ASSIGNMENT:
The expected output is the exact lines from the one containing "FSS head of" through the end of the data, inclusive, and nothing else.

*** Opening INPUT DATA ***

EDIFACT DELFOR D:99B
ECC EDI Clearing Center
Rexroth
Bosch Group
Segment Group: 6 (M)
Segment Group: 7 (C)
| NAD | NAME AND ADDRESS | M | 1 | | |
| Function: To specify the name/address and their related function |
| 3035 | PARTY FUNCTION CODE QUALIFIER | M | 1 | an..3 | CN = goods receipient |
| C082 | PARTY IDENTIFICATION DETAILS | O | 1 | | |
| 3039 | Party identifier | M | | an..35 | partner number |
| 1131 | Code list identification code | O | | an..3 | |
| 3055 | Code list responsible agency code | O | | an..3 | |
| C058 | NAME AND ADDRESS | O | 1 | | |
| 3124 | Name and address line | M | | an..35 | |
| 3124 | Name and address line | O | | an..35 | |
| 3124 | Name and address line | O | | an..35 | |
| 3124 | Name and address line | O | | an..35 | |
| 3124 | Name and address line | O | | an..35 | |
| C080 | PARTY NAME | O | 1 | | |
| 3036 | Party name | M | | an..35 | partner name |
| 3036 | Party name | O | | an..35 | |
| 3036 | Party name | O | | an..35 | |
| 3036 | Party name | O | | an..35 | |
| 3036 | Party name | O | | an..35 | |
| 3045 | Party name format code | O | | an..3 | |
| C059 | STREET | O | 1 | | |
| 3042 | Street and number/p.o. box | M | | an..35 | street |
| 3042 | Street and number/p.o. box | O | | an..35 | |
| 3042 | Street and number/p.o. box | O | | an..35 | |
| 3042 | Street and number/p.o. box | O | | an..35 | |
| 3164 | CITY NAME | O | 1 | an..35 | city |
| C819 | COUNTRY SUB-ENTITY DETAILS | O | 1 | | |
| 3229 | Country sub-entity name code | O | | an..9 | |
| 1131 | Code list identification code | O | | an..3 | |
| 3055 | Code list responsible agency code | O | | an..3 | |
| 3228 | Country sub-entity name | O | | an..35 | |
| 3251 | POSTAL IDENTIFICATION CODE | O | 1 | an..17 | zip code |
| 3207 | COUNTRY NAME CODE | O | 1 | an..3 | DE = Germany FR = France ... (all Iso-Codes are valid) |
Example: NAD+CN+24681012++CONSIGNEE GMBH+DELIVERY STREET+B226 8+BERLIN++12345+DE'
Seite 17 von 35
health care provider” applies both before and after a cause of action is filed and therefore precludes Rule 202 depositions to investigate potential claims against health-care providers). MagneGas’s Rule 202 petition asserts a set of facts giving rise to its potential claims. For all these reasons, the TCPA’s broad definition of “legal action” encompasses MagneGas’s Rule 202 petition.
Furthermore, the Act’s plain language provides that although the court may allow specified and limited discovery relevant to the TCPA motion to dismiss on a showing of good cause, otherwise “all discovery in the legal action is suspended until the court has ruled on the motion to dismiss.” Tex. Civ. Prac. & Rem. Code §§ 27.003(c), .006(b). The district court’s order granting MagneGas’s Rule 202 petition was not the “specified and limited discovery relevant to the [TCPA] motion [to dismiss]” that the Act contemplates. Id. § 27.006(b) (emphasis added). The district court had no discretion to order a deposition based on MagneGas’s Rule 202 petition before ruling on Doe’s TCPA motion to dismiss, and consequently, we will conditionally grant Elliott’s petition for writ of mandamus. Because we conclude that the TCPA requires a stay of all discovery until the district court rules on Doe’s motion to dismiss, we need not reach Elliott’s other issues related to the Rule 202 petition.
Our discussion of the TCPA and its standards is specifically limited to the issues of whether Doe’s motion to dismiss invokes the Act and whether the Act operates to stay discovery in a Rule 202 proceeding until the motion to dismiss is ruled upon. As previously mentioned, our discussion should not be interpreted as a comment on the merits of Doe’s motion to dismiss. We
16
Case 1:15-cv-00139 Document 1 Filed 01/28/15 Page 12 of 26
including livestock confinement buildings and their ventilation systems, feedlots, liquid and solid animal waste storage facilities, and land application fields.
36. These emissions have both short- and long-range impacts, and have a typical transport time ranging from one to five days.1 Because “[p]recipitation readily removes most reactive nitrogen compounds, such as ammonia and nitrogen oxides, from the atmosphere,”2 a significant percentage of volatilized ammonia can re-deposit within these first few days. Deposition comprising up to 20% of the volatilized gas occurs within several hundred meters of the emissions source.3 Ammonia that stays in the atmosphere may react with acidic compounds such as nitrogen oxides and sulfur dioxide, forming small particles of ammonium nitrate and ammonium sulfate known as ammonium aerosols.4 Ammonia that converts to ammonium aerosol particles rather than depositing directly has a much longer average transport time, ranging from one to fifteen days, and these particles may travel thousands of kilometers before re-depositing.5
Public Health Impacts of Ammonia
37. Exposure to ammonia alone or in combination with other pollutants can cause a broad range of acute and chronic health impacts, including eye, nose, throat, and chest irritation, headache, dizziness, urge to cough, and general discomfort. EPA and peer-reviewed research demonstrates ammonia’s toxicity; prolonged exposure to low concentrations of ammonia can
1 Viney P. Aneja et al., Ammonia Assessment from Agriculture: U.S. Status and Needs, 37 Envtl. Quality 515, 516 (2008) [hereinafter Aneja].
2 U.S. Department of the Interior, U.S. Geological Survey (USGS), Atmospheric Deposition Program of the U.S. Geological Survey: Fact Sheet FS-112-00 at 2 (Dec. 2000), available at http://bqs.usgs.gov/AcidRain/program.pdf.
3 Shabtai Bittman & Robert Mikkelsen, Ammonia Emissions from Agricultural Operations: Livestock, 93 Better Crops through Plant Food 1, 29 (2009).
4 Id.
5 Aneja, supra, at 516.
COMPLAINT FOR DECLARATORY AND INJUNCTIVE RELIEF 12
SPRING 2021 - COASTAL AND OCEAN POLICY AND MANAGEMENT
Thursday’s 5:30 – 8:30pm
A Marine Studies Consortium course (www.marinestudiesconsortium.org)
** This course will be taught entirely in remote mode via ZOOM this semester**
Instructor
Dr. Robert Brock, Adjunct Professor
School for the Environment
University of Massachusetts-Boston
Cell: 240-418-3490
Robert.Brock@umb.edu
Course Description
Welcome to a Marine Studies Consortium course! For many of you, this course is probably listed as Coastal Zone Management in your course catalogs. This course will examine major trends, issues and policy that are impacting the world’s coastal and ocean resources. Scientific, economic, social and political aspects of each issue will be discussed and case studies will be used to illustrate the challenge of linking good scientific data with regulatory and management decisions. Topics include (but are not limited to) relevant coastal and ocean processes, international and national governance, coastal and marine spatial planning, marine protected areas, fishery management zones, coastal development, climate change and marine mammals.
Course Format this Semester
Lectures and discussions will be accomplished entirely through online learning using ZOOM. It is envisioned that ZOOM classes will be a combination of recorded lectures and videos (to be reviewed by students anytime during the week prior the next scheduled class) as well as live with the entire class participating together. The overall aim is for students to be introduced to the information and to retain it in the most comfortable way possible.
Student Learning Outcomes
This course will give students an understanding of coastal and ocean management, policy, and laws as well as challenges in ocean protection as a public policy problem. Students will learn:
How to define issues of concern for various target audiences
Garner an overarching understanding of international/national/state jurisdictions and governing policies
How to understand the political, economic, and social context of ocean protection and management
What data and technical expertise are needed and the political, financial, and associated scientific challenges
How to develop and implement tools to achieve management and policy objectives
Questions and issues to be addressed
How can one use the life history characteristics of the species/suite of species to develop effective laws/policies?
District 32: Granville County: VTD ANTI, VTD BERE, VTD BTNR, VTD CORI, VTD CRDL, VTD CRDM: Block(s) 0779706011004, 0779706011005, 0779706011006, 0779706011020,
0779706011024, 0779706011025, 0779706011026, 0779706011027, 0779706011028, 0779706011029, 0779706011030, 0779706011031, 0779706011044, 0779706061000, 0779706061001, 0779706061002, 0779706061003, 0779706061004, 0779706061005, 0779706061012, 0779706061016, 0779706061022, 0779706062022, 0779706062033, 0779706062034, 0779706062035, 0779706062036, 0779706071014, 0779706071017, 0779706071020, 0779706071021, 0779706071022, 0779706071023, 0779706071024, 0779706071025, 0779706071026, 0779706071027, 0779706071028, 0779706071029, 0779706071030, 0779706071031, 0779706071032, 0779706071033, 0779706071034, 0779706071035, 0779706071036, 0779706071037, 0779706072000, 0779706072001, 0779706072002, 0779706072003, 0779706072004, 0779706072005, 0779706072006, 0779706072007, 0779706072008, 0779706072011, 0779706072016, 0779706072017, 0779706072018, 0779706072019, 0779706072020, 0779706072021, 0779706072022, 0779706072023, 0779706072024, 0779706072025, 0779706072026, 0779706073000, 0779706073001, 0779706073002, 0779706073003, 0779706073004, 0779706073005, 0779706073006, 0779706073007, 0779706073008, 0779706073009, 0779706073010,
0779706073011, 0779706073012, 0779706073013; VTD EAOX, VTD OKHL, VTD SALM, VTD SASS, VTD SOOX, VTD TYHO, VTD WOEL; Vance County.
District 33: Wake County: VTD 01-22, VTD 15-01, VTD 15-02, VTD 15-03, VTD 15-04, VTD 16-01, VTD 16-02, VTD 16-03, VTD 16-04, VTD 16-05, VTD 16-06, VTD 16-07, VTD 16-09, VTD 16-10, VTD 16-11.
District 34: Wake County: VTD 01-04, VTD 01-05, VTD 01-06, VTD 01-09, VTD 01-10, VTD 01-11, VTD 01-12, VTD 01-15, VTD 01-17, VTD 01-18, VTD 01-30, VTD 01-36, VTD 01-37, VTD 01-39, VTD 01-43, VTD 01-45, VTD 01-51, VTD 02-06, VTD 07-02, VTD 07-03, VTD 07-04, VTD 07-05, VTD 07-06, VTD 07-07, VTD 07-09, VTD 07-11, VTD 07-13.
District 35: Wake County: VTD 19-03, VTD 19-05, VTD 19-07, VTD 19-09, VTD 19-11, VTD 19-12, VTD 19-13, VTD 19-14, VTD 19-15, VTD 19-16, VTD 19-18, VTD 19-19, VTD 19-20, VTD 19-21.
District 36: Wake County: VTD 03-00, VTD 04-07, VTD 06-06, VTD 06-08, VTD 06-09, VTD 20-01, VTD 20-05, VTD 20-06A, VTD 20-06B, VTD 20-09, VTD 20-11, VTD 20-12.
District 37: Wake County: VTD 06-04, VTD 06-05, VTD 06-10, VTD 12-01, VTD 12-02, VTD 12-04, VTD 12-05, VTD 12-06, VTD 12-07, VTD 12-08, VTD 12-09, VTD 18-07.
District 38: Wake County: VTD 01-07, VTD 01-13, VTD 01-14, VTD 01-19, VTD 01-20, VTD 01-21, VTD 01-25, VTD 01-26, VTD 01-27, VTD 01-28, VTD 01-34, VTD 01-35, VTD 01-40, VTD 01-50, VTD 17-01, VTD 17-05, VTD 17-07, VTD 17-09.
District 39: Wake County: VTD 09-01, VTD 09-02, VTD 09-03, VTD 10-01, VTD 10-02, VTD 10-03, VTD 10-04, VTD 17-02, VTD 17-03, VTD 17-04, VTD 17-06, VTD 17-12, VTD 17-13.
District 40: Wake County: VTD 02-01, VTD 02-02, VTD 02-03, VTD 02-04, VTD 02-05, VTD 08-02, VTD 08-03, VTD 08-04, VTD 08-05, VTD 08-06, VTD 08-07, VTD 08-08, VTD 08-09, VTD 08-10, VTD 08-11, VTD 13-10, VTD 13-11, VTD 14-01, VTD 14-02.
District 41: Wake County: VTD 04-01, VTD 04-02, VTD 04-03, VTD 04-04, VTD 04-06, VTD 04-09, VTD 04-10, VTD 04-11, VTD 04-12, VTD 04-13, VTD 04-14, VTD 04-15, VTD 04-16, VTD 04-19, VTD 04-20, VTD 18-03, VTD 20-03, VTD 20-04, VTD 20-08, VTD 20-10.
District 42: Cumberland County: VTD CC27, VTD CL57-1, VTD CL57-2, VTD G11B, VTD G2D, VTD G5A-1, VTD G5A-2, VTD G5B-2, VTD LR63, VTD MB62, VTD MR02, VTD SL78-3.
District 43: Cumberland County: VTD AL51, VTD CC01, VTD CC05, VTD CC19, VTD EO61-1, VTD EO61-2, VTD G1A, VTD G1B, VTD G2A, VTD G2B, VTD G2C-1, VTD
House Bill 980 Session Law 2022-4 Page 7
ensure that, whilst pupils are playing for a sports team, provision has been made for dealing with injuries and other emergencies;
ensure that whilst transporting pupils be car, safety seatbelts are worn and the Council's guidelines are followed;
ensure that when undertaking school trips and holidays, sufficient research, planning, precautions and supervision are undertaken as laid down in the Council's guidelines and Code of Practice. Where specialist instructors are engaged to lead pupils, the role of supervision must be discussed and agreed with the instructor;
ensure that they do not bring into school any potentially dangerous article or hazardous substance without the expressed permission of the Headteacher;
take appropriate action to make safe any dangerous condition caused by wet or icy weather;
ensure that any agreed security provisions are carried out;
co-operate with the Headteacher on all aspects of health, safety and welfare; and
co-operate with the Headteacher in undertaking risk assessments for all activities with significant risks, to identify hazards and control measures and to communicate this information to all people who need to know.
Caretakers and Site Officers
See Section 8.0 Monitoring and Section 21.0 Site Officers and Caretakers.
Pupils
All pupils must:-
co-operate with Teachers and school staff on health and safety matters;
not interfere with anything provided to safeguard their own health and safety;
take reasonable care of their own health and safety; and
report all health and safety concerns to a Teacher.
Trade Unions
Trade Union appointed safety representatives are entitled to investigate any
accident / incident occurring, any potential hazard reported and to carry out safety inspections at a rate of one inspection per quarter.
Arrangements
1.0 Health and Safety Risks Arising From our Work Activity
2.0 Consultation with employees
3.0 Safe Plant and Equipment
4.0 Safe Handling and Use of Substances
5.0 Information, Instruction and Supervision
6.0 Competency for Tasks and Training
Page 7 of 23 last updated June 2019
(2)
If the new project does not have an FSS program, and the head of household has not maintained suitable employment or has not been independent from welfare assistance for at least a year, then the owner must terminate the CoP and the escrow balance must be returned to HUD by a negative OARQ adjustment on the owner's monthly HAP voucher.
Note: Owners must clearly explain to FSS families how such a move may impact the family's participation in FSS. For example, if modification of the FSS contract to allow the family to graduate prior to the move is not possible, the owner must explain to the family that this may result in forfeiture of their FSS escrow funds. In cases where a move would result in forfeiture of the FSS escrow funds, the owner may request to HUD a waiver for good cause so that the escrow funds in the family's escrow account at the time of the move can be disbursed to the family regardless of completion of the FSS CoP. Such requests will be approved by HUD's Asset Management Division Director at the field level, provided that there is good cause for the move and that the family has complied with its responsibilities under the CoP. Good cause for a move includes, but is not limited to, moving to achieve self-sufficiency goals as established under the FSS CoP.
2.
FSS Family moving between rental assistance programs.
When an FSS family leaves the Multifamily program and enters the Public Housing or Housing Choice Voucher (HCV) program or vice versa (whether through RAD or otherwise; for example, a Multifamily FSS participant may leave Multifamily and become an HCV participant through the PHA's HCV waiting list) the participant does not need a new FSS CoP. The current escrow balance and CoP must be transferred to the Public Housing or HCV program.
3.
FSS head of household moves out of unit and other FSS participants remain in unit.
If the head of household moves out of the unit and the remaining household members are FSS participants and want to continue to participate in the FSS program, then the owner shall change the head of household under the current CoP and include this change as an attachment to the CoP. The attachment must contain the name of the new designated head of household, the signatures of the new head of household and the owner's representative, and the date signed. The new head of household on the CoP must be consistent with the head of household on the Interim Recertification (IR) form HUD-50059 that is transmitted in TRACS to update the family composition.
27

*** Closing INPUT DATA ***

EXERCISE RESPONSE:
FSS head of household moves out of unit and other FSS participants remain in unit.
If the head of household moves out of the unit and the remaining household members are FSS participants and want to continue to participate in the FSS program, then the owner shall change the head of household under the current CoP and include this change as an attachment to the CoP. The attachment must contain the name of the new designated head of household, the signatures of the new head of household and the owner's representative, and the date signed. The new head of household on the CoP must be consistent with the head of household on the Interim Recertification (IR) form HUD-50059 that is transmitted in TRACS to update the family composition.
27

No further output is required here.